# Text for analysis
----

WANG Xuan
Folk legends depict Naodongfang as an auspicious and positive custom, in contrast to the intellectuals’ negative comments found in historical manuscripts concerning Naodongfang. The three types (stories of auspicious and mythical figures who were incarnated as respected emperors and initiated Naodongfang; tales of folk heroes who were brave and courageous enough to fight villains such as bad emperors or demons; and urban legends of everyday people’s experiences), affirm Naodongfang as an essential component of a Chinese wedding. The beliefs and legends underlie the practice of lively and noisy weddings and led to the pervasiveness of Naodongfang that continues until today. Folk legends and their related beliefs speak to the longevity of Naodongfang and suggest its historical and present importance.
Keywords: Naodongfang, folk legends, folk beliefs, wedding customs, personal experience narratives
Introduction
Today, the invitation, “Groom and Bride, please enter the Dongfang (新人入洞房),” frequently signifies the end of a wedding ceremony and signals guests that they can start enjoying the feast. “Dongfang,” that translates literally to “cave house” (dong” means “cave” and “fang” is “house”), refers to the bridal chamber or newlyweds’ bedroom. The character “Nao” is a verb meaning to make something lively. Naodongfang (鬧洞房) is comprised of wedding pranks and games with sexual innuendo that generally take place in the newlywed’s bed chamber on the wedding night. On the one hand, Naodongfang has a history of over 2000 years. It was a widely recognized initiation by around 32-92 BCE according to a reference in The History of the Former Han Dynasty: Geographic Records (《漢書?地理志》) (Chen, 1998; Qu, 2002; Shang, 2000; Zhu, 2009). Huipeng Shang argues that, during the 2000 years, the custom has not fundamentally changed (2000, p. 211). On the other hand, to maintain the separation between genders and restrict sexual freedom, the Chinese upper classes consistently tried to shape, if not ban and eliminate, Naodongfang. However, 2000 years of attempts to prohibit Naodongfang have failed; the tradition is still alive and popular, proving its longevity and resilience.

----

(Stored items from a collection)
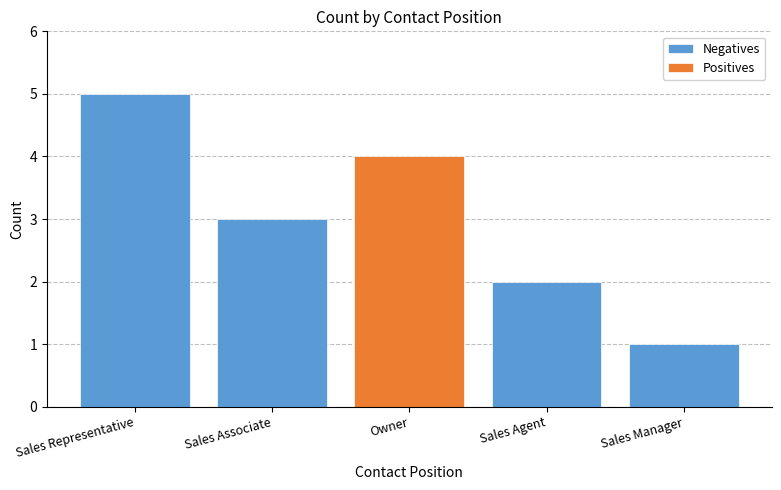

What is the minimum value shown in the chart?

1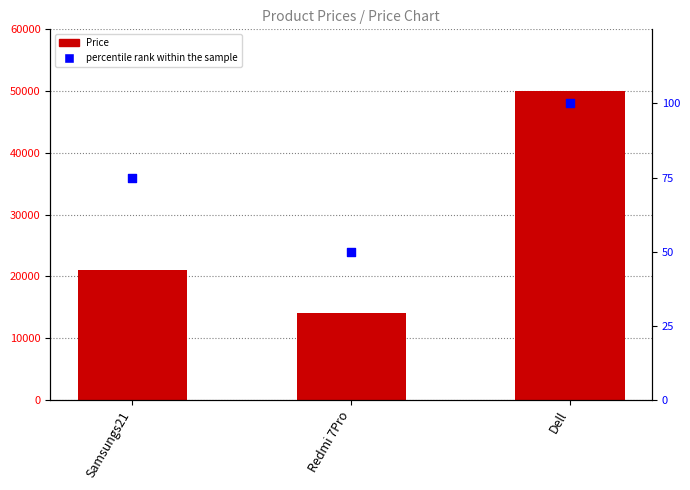

At how many categories does at least one series exceed 46653?

1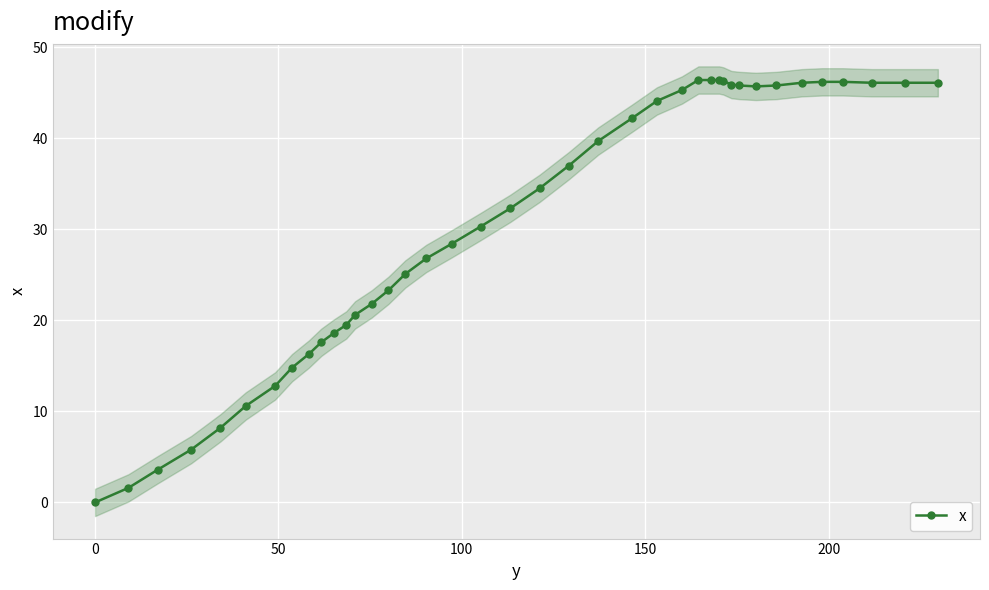

What is the difference between the maximum and minimum values?

46.4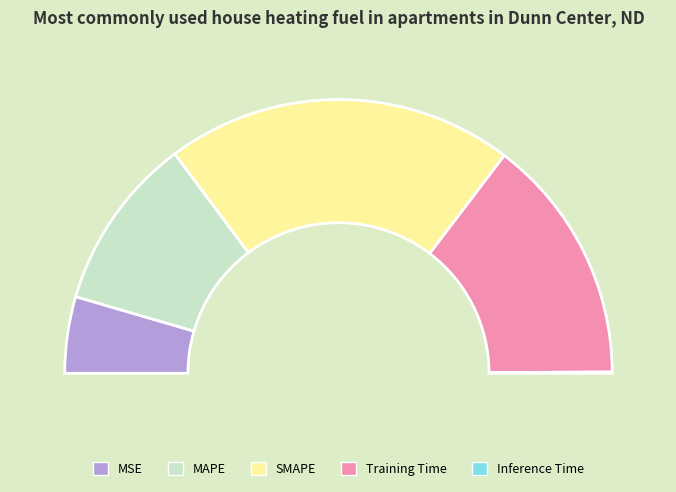

To the nearest percent, what is the difference between the largest and smallest slice percentages?

41%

----

# Exercise instructions
a. In the article on Naodongfang, what is the literal translation of "Dongfang"?
b. Pick up the article on Naodongfang after its final sentence and keep writing.

# Outputs for the tasks
a. "Cave house."

b.
Folk legends and beliefs represent a primary source that speaks to the longevity of Naodongfang and suggests its historical importance to at least some families and regions of China. In contrast to the intellectuals’negative comments found in historical manuscripts concerning Naodongfang, folk legends generally reflect more positive attitudes towards the custom. Many are origin stories that focus on the important and well-respected historical figures who supposedly created Naodongfang and who often fought off evil authorities or monsters in the process.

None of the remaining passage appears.